(THE PROBLEM):
Find each line of the entries with the string "Left", please, and copy it.

++++++

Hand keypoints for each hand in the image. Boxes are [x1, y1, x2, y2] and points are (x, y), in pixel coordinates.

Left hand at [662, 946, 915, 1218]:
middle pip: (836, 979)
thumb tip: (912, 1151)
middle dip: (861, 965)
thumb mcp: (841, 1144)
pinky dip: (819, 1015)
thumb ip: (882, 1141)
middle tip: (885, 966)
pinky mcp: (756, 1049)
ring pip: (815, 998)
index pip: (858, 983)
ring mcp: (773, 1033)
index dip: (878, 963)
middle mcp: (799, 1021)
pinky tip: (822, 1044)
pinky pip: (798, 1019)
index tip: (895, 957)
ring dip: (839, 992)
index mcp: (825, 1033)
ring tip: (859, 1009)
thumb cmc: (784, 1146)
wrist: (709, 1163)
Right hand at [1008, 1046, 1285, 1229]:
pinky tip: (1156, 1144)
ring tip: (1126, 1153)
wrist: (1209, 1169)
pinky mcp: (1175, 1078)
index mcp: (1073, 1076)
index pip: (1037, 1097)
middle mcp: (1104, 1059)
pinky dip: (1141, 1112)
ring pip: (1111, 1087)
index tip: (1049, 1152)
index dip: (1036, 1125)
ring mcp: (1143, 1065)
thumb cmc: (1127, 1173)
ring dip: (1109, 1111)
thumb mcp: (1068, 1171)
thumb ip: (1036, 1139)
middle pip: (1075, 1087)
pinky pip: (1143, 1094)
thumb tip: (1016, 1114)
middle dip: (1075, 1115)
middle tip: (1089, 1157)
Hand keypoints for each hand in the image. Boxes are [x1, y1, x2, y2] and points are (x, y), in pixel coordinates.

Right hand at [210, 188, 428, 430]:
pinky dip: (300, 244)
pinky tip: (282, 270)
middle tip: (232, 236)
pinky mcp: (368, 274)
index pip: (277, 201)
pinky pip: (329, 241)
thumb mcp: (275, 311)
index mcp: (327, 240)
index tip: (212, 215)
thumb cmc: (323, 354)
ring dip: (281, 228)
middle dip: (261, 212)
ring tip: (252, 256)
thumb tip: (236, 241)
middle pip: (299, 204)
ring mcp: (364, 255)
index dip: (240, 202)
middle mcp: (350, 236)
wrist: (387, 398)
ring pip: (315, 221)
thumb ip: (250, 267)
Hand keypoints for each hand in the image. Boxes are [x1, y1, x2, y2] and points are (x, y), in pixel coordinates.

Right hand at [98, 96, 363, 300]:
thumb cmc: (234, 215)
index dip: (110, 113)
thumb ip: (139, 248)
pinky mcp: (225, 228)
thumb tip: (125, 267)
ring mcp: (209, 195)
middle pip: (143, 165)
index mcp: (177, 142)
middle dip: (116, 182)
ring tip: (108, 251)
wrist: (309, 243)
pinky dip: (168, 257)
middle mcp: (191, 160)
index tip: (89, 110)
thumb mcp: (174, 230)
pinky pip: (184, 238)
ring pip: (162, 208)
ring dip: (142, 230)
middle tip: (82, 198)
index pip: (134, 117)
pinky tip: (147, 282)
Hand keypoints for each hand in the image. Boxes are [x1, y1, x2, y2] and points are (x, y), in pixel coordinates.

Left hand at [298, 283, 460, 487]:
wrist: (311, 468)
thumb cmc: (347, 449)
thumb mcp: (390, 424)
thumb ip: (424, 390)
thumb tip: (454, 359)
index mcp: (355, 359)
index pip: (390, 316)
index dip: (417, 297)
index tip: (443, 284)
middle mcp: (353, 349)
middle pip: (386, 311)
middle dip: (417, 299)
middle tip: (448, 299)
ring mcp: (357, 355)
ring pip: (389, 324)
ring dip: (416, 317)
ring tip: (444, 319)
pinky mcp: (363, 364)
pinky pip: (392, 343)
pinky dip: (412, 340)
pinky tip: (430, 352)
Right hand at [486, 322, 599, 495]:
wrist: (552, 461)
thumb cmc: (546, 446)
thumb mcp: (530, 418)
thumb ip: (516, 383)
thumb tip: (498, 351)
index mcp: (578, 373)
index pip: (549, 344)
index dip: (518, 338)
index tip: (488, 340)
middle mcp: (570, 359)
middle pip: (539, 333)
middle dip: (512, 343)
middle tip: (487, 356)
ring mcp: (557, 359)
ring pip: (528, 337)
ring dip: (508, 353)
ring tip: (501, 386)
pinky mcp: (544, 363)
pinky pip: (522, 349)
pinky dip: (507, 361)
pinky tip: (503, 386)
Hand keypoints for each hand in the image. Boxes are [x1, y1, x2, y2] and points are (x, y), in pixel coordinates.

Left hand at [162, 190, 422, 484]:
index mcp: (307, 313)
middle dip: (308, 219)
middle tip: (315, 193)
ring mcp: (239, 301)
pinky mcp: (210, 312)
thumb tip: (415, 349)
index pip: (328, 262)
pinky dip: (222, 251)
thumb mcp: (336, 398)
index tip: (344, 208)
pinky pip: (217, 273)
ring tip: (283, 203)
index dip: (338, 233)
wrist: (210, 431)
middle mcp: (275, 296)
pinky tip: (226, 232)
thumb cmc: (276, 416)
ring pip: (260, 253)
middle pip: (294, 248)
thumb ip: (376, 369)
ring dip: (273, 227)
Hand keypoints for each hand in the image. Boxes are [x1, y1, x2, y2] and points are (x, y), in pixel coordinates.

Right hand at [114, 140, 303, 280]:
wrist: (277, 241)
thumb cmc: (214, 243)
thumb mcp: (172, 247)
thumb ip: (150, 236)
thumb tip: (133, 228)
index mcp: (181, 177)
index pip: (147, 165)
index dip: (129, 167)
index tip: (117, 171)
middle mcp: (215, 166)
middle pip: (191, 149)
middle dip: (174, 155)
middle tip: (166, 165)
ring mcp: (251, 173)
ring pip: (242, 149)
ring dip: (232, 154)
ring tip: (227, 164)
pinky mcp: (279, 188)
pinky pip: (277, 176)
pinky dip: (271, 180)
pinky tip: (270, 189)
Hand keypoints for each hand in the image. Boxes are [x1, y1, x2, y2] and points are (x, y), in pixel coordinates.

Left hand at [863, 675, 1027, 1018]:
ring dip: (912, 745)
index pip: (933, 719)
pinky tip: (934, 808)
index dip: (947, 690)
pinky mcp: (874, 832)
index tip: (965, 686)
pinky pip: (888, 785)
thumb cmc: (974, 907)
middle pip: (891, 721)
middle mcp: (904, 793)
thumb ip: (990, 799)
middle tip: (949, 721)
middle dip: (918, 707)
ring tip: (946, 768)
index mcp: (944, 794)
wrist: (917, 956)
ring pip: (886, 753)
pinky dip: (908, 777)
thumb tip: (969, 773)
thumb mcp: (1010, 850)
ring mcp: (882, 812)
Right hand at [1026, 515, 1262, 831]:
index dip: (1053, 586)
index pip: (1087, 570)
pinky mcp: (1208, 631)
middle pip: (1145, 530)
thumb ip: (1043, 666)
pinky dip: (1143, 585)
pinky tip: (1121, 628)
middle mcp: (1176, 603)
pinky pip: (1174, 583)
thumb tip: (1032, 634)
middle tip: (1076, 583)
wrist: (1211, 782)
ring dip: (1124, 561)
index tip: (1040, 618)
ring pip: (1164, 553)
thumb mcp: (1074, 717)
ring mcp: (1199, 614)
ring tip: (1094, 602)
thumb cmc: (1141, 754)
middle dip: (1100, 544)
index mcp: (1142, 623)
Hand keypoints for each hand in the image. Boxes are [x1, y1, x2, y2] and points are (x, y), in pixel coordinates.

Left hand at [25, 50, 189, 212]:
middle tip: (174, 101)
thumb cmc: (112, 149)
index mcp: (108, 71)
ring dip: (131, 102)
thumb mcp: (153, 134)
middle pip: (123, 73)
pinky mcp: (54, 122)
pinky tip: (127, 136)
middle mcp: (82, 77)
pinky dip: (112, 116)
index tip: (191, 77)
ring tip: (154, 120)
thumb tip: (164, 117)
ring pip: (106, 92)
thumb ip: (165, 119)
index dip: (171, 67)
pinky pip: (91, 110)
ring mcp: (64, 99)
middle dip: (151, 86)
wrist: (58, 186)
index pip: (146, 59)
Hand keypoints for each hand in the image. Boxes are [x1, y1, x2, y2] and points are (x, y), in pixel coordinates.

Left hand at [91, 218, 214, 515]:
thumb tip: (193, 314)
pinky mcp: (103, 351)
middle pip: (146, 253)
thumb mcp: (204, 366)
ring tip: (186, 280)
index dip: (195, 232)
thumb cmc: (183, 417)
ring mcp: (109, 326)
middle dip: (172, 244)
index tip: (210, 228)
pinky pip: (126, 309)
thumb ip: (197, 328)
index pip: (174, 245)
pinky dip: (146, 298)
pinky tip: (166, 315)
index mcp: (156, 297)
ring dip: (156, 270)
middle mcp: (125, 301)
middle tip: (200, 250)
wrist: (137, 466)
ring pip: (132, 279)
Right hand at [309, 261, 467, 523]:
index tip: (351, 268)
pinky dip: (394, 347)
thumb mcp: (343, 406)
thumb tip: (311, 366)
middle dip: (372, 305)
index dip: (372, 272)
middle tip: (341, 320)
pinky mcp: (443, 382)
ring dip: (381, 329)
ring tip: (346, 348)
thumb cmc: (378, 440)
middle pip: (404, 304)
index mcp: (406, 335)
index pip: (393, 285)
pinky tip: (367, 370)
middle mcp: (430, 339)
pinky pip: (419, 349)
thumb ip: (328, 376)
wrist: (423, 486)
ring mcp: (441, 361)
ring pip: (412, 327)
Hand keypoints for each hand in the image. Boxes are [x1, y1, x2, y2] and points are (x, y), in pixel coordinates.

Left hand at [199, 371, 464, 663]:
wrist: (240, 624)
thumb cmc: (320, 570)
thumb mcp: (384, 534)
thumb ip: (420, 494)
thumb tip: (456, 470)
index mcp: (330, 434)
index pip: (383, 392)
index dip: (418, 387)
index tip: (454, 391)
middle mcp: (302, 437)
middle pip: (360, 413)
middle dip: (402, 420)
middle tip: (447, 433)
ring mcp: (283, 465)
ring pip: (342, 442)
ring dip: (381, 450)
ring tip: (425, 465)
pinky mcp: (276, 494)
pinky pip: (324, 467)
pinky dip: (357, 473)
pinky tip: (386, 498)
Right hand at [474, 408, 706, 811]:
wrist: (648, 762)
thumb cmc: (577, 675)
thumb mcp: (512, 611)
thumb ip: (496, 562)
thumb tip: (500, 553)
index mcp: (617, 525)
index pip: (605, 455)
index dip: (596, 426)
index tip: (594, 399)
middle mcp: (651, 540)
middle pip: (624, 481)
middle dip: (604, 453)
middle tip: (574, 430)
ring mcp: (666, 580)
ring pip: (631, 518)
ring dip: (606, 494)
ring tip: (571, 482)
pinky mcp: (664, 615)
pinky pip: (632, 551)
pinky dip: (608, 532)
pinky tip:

++++++

(EXERCISE OUTPUT):
Left hand at [662, 946, 915, 1218]:
Left hand at [298, 283, 460, 487]:
Left hand at [162, 190, 422, 484]:
Left hand at [863, 675, 1027, 1018]:
Left hand at [25, 50, 189, 212]:
Left hand at [91, 218, 214, 515]:
Left hand at [199, 371, 464, 663]:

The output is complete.